TASK INSTRUCTIONS
Could you reproduce the whole listing below verbatim, line for line, with nothing changed, added, or left out?

::: DATA SUPPLIED

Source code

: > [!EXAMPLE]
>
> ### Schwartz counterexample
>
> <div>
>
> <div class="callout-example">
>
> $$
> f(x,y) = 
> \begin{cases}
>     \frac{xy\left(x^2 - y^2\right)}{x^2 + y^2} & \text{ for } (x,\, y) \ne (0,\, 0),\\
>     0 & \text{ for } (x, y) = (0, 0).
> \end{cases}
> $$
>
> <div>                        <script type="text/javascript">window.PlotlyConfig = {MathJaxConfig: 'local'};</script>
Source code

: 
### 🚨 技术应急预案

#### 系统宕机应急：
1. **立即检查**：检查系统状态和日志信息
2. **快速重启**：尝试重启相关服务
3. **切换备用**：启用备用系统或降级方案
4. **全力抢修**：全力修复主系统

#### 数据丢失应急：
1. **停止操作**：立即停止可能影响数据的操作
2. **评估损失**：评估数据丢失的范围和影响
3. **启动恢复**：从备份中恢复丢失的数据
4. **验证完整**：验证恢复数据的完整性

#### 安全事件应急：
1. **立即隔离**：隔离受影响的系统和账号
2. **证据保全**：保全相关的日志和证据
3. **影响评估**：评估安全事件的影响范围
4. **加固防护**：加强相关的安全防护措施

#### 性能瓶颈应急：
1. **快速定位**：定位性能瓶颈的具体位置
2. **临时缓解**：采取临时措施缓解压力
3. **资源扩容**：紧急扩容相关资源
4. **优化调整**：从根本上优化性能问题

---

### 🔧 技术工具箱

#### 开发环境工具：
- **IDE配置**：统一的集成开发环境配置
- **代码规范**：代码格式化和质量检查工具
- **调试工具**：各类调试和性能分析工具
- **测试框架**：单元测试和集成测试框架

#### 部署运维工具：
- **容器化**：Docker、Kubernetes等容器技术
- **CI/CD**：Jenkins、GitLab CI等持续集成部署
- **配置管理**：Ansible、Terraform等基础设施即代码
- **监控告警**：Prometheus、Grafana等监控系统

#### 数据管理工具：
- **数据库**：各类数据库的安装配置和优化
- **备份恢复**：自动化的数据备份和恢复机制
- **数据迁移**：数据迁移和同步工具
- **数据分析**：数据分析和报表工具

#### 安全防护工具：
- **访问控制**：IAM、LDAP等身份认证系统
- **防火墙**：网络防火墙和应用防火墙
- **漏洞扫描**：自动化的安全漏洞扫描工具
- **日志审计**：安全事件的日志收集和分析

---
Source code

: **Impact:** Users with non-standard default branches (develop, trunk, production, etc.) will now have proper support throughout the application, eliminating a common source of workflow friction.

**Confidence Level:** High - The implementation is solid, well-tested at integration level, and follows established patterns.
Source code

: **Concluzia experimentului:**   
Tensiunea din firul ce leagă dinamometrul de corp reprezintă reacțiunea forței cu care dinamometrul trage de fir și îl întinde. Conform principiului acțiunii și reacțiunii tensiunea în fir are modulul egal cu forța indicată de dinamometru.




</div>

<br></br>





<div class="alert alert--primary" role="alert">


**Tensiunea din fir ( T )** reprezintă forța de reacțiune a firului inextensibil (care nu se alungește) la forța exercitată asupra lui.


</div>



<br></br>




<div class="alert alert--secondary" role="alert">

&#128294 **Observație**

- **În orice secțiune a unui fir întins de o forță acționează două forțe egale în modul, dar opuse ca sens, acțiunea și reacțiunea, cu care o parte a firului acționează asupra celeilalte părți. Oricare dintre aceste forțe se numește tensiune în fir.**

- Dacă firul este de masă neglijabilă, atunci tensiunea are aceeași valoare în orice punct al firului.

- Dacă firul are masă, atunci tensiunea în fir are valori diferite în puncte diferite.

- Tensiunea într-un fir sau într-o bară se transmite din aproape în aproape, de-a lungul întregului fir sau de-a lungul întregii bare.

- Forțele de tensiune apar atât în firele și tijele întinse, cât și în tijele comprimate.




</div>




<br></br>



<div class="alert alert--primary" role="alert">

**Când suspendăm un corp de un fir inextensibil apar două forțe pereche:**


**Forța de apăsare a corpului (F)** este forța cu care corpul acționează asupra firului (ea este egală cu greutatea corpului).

::::::

ANSWER
Source code

: > [!EXAMPLE]
>
> ### Schwartz counterexample
>
> <div>
>
> <div class="callout-example">
>
> $$
> f(x,y) = 
> \begin{cases}
>     \frac{xy\left(x^2 - y^2\right)}{x^2 + y^2} & \text{ for } (x,\, y) \ne (0,\, 0),\\
>     0 & \text{ for } (x, y) = (0, 0).
> \end{cases}
> $$
>
> <div>                        <script type="text/javascript">window.PlotlyConfig = {MathJaxConfig: 'local'};</script>
Source code

: 
### 🚨 技术应急预案

#### 系统宕机应急：
1. **立即检查**：检查系统状态和日志信息
2. **快速重启**：尝试重启相关服务
3. **切换备用**：启用备用系统或降级方案
4. **全力抢修**：全力修复主系统

#### 数据丢失应急：
1. **停止操作**：立即停止可能影响数据的操作
2. **评估损失**：评估数据丢失的范围和影响
3. **启动恢复**：从备份中恢复丢失的数据
4. **验证完整**：验证恢复数据的完整性

#### 安全事件应急：
1. **立即隔离**：隔离受影响的系统和账号
2. **证据保全**：保全相关的日志和证据
3. **影响评估**：评估安全事件的影响范围
4. **加固防护**：加强相关的安全防护措施

#### 性能瓶颈应急：
1. **快速定位**：定位性能瓶颈的具体位置
2. **临时缓解**：采取临时措施缓解压力
3. **资源扩容**：紧急扩容相关资源
4. **优化调整**：从根本上优化性能问题

---

### 🔧 技术工具箱

#### 开发环境工具：
- **IDE配置**：统一的集成开发环境配置
- **代码规范**：代码格式化和质量检查工具
- **调试工具**：各类调试和性能分析工具
- **测试框架**：单元测试和集成测试框架

#### 部署运维工具：
- **容器化**：Docker、Kubernetes等容器技术
- **CI/CD**：Jenkins、GitLab CI等持续集成部署
- **配置管理**：Ansible、Terraform等基础设施即代码
- **监控告警**：Prometheus、Grafana等监控系统

#### 数据管理工具：
- **数据库**：各类数据库的安装配置和优化
- **备份恢复**：自动化的数据备份和恢复机制
- **数据迁移**：数据迁移和同步工具
- **数据分析**：数据分析和报表工具

#### 安全防护工具：
- **访问控制**：IAM、LDAP等身份认证系统
- **防火墙**：网络防火墙和应用防火墙
- **漏洞扫描**：自动化的安全漏洞扫描工具
- **日志审计**：安全事件的日志收集和分析

---
Source code

: **Impact:** Users with non-standard default branches (develop, trunk, production, etc.) will now have proper support throughout the application, eliminating a common source of workflow friction.

**Confidence Level:** High - The implementation is solid, well-tested at integration level, and follows established patterns.
Source code

: **Concluzia experimentului:**   
Tensiunea din firul ce leagă dinamometrul de corp reprezintă reacțiunea forței cu care dinamometrul trage de fir și îl întinde. Conform principiului acțiunii și reacțiunii tensiunea în fir are modulul egal cu forța indicată de dinamometru.




</div>

<br></br>





<div class="alert alert--primary" role="alert">


**Tensiunea din fir ( T )** reprezintă forța de reacțiune a firului inextensibil (care nu se alungește) la forța exercitată asupra lui.


</div>



<br></br>




<div class="alert alert--secondary" role="alert">

&#128294 **Observație**

- **În orice secțiune a unui fir întins de o forță acționează două forțe egale în modul, dar opuse ca sens, acțiunea și reacțiunea, cu care o parte a firului acționează asupra celeilalte părți. Oricare dintre aceste forțe se numește tensiune în fir.**

- Dacă firul este de masă neglijabilă, atunci tensiunea are aceeași valoare în orice punct al firului.

- Dacă firul are masă, atunci tensiunea în fir are valori diferite în puncte diferite.

- Tensiunea într-un fir sau într-o bară se transmite din aproape în aproape, de-a lungul întregului fir sau de-a lungul întregii bare.

- Forțele de tensiune apar atât în firele și tijele întinse, cât și în tijele comprimate.




</div>




<br></br>



<div class="alert alert--primary" role="alert">

**Când suspendăm un corp de un fir inextensibil apar două forțe pereche:**


**Forța de apăsare a corpului (F)** este forța cu care corpul acționează asupra firului (ea este egală cu greutatea corpului).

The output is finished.